Work to complete:
Return each line below that contains the string "Alto". Case counts.
##### Supplied records
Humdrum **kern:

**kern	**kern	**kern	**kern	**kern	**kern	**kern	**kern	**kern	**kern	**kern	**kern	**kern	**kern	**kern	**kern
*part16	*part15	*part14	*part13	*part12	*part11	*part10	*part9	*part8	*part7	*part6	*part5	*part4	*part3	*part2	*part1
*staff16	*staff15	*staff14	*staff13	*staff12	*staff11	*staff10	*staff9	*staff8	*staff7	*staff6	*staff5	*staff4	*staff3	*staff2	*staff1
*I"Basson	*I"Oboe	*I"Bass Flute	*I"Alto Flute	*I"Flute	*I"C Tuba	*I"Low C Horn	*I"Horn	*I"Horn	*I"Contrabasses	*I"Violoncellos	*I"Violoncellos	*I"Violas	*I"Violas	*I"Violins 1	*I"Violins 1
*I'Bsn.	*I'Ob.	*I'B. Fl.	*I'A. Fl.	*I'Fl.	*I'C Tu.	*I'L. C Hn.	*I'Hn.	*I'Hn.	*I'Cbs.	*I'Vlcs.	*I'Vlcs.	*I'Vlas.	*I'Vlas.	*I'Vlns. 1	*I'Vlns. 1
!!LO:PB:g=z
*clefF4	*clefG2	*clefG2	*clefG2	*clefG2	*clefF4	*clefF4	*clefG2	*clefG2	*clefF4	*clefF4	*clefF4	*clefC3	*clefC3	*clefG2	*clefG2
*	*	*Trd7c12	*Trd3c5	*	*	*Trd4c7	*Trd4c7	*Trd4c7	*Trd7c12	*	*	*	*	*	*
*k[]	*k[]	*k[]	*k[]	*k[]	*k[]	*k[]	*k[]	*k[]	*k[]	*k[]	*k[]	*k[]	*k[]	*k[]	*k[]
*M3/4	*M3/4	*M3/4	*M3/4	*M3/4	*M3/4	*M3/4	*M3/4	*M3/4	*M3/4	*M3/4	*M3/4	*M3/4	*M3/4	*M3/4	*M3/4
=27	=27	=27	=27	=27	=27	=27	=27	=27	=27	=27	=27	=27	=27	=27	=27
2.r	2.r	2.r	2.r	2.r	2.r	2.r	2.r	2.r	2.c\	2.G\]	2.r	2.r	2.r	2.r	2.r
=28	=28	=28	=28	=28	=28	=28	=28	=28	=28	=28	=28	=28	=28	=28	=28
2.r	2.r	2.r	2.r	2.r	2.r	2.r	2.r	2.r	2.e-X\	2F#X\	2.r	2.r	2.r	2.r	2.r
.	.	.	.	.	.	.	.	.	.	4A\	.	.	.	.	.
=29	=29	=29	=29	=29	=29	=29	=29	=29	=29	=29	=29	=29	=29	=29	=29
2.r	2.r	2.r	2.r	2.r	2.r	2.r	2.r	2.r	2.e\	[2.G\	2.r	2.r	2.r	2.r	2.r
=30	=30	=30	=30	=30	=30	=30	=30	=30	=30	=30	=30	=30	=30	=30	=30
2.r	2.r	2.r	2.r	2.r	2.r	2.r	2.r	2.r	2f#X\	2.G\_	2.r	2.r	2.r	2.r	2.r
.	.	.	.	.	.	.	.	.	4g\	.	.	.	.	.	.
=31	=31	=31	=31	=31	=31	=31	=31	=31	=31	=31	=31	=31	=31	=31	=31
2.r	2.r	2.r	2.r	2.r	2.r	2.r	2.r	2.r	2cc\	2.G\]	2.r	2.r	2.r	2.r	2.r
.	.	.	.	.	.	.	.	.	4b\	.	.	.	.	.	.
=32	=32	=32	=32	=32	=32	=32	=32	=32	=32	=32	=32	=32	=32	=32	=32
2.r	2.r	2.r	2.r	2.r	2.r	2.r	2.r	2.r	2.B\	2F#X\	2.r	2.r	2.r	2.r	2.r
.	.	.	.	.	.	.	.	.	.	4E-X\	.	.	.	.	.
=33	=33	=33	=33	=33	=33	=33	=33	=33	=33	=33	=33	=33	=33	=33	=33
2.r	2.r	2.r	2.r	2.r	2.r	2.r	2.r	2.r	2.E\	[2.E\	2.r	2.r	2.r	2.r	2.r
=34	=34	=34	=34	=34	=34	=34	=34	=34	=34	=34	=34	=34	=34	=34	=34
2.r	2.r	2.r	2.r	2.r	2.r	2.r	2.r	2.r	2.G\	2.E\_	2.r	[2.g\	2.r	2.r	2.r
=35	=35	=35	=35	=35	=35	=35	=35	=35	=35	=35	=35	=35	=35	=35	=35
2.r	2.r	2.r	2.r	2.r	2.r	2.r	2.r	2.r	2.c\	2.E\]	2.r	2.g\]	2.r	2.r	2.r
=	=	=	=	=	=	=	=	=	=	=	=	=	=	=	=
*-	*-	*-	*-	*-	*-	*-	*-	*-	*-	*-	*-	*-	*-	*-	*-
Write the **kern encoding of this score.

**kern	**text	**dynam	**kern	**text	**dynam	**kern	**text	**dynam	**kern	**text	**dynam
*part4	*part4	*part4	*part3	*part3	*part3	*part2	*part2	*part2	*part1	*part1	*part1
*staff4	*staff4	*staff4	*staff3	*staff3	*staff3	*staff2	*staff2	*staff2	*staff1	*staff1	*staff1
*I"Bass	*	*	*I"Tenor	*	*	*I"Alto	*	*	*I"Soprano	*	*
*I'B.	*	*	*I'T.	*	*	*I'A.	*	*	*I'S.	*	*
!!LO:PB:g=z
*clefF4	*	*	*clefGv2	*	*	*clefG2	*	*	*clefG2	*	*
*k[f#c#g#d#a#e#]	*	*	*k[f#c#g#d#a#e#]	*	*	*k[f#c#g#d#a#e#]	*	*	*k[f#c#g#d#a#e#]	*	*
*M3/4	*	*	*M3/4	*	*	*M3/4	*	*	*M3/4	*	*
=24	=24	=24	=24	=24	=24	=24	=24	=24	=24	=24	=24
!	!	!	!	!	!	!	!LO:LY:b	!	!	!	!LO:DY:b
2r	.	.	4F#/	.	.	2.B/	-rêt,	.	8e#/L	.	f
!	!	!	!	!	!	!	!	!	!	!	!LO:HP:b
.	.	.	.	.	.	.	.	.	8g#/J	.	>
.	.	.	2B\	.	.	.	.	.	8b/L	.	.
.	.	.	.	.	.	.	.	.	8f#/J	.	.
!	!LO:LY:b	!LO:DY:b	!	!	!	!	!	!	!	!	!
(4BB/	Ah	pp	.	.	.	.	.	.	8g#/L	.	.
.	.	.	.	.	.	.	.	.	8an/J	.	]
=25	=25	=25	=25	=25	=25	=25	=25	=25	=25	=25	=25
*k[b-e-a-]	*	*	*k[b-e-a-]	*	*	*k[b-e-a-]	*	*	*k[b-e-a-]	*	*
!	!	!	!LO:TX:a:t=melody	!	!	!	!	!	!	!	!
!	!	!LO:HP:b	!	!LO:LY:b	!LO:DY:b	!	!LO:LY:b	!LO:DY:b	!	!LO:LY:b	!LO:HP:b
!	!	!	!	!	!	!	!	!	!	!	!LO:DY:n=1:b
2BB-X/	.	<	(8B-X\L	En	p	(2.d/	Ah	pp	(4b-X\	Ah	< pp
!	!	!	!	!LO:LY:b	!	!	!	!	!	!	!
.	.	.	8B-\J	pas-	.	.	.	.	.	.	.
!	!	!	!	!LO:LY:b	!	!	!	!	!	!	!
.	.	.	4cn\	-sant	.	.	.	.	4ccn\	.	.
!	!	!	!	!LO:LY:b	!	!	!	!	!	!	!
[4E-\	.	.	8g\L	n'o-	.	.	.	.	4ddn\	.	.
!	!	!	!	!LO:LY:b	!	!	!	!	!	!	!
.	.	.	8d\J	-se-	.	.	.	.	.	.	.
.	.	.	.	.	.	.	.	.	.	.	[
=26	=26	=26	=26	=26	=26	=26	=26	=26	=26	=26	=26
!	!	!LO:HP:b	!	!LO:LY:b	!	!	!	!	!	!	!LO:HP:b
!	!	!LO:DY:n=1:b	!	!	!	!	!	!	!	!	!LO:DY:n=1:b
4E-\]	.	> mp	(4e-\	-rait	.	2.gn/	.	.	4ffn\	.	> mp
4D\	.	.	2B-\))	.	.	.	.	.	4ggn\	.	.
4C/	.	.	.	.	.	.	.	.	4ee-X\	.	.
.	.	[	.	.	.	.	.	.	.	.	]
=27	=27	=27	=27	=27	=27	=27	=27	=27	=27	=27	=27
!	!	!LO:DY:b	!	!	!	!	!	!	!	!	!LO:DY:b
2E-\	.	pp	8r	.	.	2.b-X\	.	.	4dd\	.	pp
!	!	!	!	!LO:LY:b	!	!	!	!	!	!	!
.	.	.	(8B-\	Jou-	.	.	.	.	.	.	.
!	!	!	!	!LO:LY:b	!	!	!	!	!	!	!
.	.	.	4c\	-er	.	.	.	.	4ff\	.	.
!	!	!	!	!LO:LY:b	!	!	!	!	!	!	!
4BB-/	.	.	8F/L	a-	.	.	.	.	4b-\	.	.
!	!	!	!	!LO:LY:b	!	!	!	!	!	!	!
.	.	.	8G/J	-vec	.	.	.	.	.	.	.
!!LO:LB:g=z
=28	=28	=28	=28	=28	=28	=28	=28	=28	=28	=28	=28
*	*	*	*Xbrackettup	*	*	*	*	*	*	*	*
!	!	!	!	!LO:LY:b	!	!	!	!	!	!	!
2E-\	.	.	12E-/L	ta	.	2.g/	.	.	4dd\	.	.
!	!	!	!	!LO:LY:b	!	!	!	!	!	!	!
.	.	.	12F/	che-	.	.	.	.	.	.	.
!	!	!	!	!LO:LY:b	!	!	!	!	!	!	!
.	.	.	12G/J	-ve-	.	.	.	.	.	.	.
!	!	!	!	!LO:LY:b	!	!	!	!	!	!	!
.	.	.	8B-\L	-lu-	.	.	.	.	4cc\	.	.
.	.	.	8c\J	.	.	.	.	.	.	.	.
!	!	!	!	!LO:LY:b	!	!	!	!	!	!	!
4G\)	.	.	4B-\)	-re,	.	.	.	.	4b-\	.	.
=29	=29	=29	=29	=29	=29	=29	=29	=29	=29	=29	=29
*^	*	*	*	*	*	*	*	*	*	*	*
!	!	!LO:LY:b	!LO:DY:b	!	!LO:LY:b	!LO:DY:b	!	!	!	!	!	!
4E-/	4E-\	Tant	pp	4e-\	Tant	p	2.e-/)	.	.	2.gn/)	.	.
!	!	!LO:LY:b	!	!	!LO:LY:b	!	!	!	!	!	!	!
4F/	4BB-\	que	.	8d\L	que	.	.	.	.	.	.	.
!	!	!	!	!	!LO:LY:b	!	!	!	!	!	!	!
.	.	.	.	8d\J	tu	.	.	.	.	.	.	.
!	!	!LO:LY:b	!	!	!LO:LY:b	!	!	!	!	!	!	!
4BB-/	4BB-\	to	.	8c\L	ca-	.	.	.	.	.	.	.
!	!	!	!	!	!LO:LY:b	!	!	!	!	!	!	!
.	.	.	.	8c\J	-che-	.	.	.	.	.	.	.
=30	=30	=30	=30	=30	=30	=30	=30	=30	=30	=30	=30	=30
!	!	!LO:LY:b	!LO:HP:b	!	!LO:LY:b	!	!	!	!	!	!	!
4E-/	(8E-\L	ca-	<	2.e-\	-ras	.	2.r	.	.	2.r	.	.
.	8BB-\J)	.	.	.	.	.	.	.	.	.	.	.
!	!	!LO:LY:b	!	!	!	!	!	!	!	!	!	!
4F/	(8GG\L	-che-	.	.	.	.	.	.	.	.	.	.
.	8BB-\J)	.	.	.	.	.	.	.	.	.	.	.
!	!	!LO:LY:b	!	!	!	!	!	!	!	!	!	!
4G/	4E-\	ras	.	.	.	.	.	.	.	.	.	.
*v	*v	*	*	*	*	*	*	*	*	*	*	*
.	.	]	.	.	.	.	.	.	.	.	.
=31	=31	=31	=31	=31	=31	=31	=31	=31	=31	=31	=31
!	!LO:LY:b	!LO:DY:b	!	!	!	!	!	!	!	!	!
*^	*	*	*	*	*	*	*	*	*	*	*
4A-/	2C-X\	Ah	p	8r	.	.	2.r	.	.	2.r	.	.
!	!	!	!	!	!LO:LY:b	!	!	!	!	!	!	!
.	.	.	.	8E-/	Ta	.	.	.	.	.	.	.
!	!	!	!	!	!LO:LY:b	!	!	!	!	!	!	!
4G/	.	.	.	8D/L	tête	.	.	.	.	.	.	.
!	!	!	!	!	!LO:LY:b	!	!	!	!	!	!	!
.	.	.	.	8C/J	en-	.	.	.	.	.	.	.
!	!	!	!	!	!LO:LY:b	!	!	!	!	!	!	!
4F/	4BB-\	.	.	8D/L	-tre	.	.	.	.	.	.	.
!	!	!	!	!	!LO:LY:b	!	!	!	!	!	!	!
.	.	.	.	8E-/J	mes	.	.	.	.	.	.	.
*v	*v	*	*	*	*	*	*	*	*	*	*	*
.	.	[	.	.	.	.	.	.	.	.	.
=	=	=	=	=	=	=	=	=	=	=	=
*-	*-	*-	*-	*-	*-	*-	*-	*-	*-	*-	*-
##########
Response for this exercise:
*I"Basson	*I"Oboe	*I"Bass Flute	*I"Alto Flute	*I"Flute	*I"C Tuba	*I"Low C Horn	*I"Horn	*I"Horn	*I"Contrabasses	*I"Violoncellos	*I"Violoncellos	*I"Violas	*I"Violas	*I"Violins 1	*I"Violins 1
*I"Bass	*	*	*I"Tenor	*	*	*I"Alto	*	*	*I"Soprano	*	*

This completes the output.